### WORK ORDER
Here is the task for the listing below: output exactly the lines from the one containing "5 - 10 let [%], Avstrija: 40.4 -> 30" through the one containing "Mary: 3400 -> 3600", and leave out the pictures.

### RECORDS TO PROCESS
■ ■ ■ ■
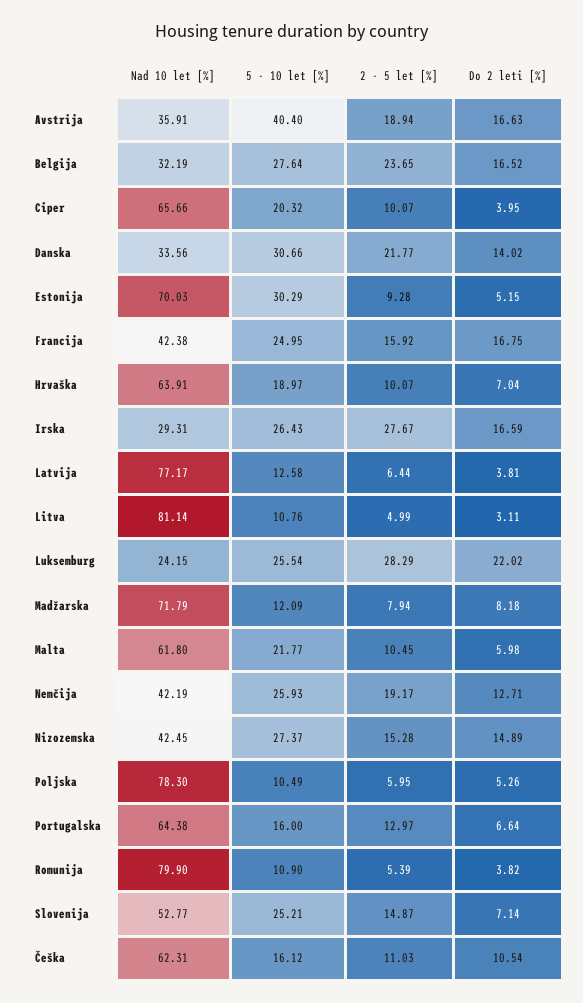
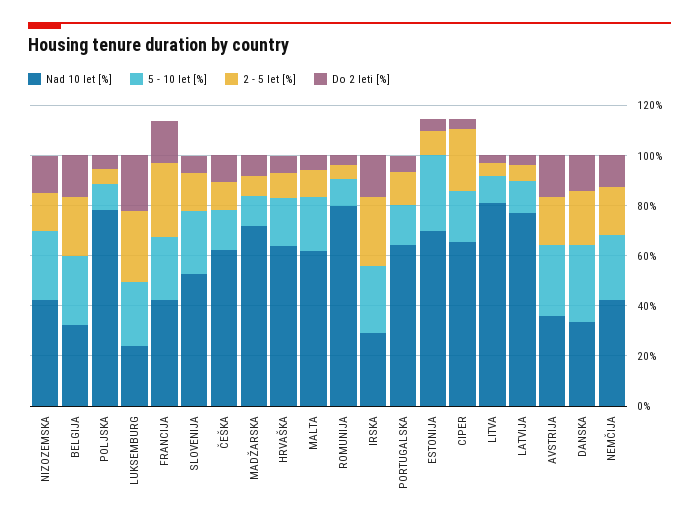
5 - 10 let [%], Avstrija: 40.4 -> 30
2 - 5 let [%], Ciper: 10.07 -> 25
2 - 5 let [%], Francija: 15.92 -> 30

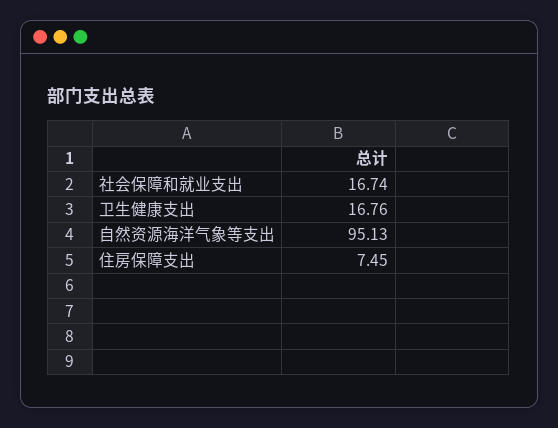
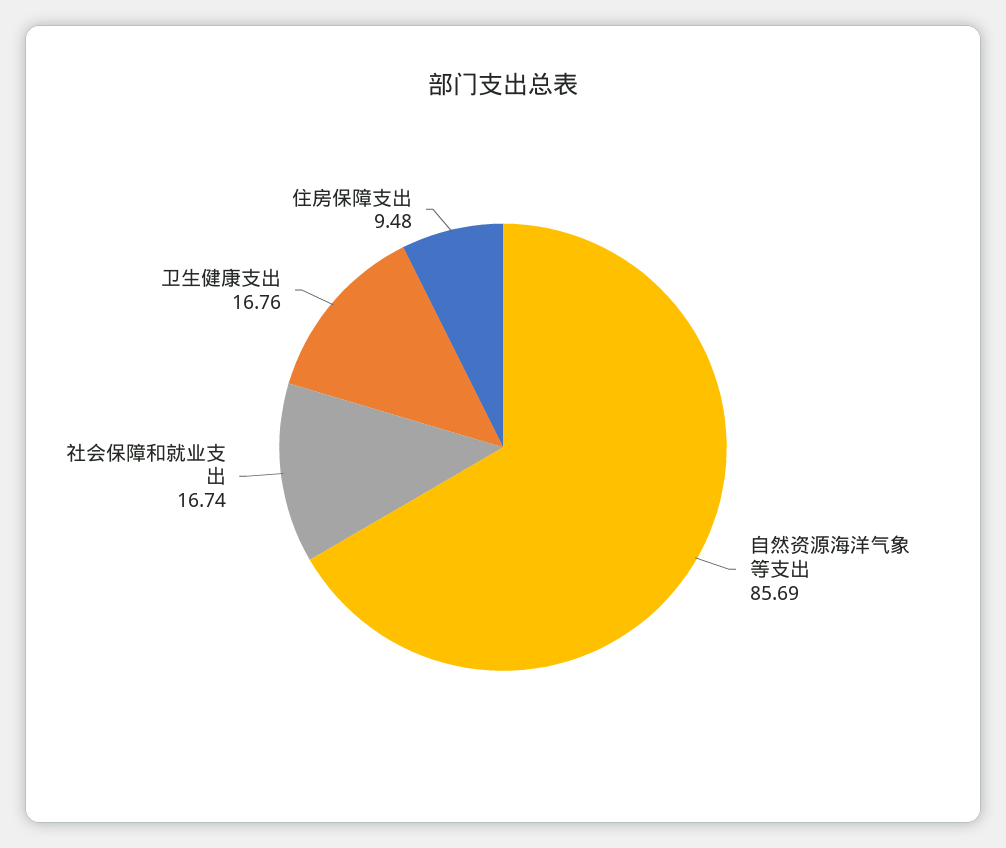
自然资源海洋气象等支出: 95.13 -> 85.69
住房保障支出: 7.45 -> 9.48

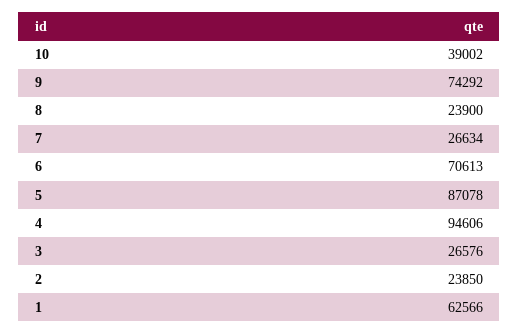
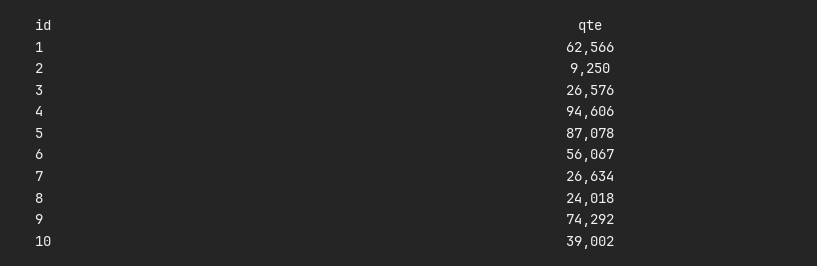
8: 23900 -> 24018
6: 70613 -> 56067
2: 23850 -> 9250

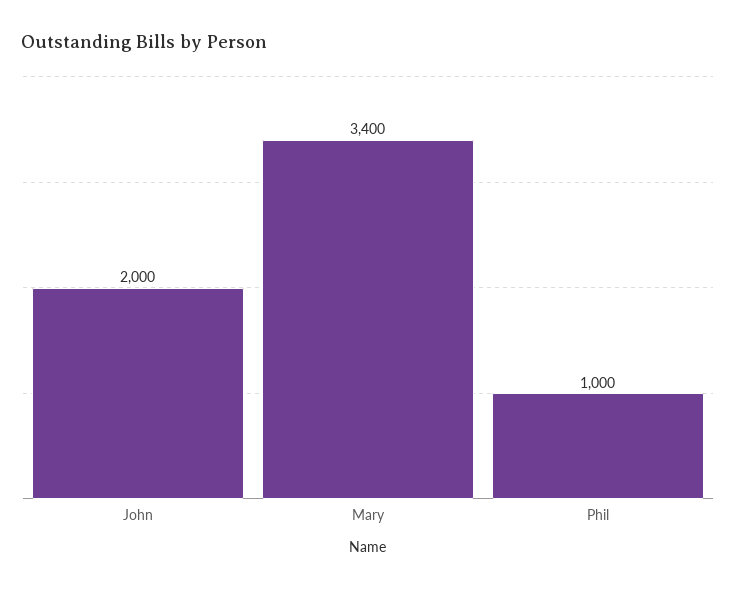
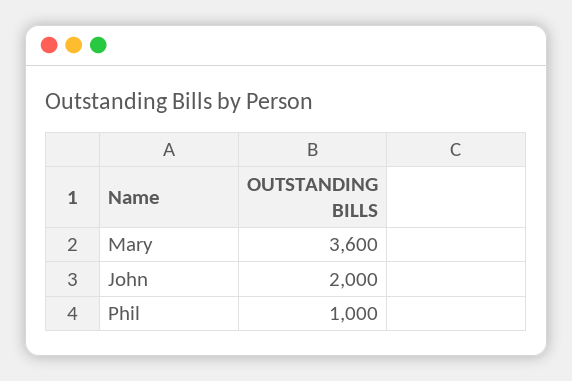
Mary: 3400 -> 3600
■ ■ ■ ■
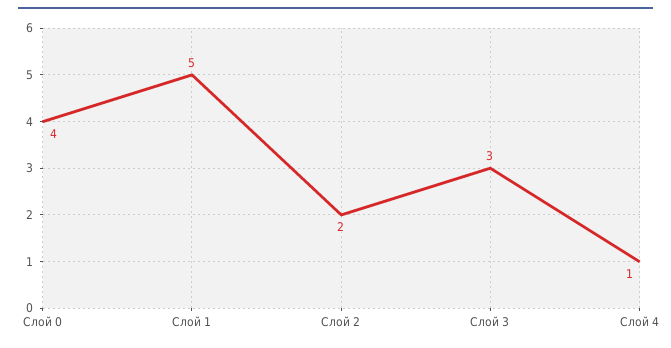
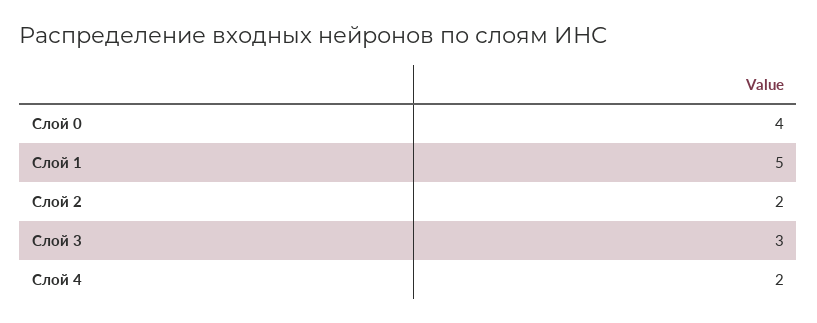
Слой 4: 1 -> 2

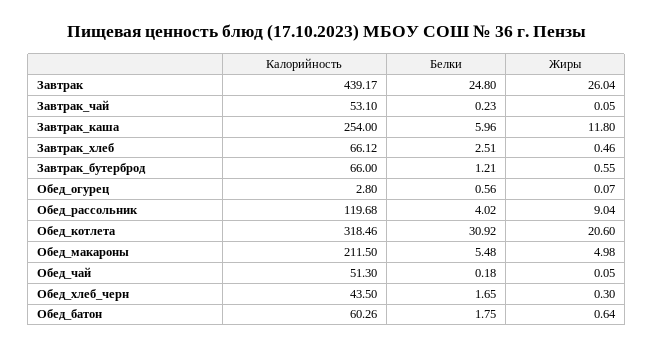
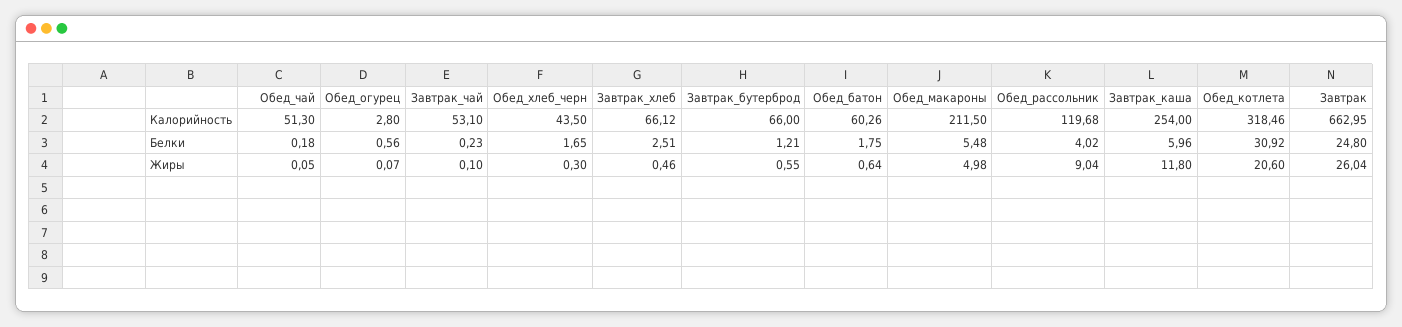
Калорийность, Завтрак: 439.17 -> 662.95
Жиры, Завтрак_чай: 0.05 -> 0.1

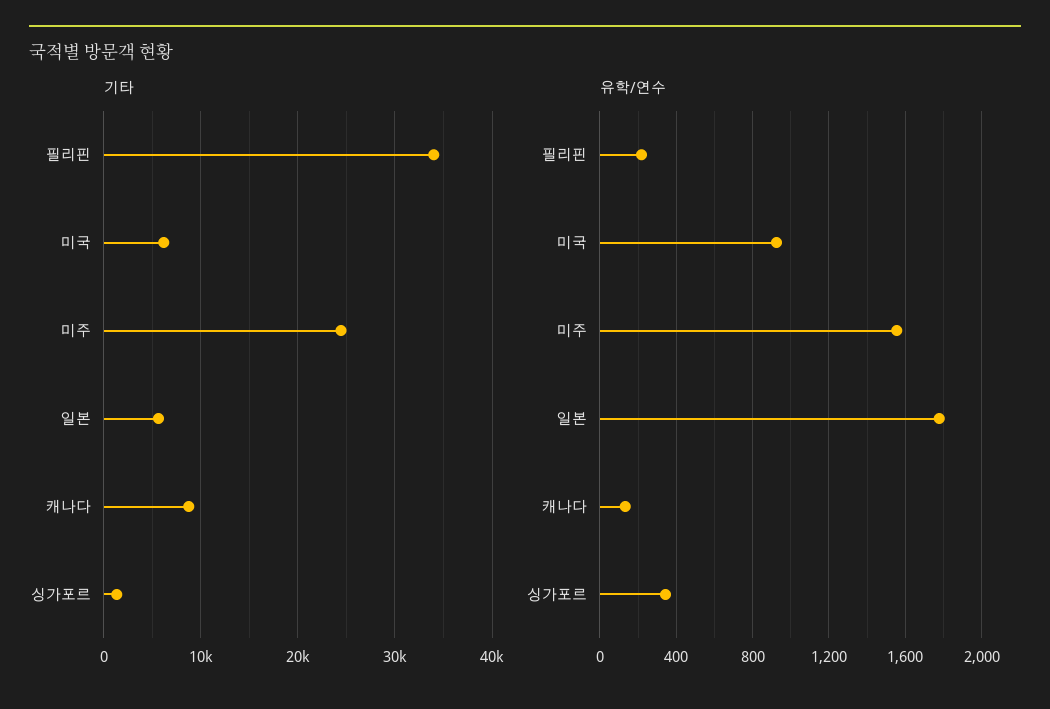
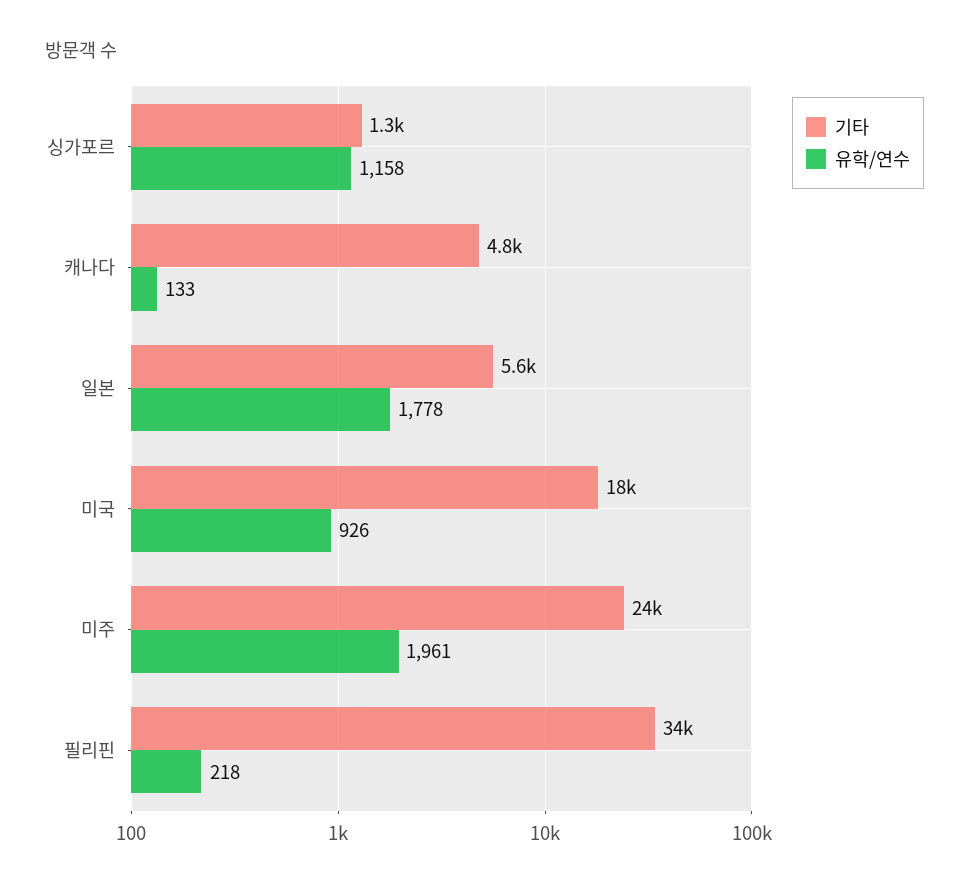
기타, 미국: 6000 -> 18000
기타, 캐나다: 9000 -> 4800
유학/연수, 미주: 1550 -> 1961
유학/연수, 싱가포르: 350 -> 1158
■ ■ ■ ■
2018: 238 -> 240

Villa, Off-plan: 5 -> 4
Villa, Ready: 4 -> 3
■ ■ ■ ■
### EXERCISE OUTPUT
5 - 10 let [%], Avstrija: 40.4 -> 30
2 - 5 let [%], Ciper: 10.07 -> 25
2 - 5 let [%], Francija: 15.92 -> 30

自然资源海洋气象等支出: 95.13 -> 85.69
住房保障支出: 7.45 -> 9.48

8: 23900 -> 24018
6: 70613 -> 56067
2: 23850 -> 9250

Mary: 3400 -> 3600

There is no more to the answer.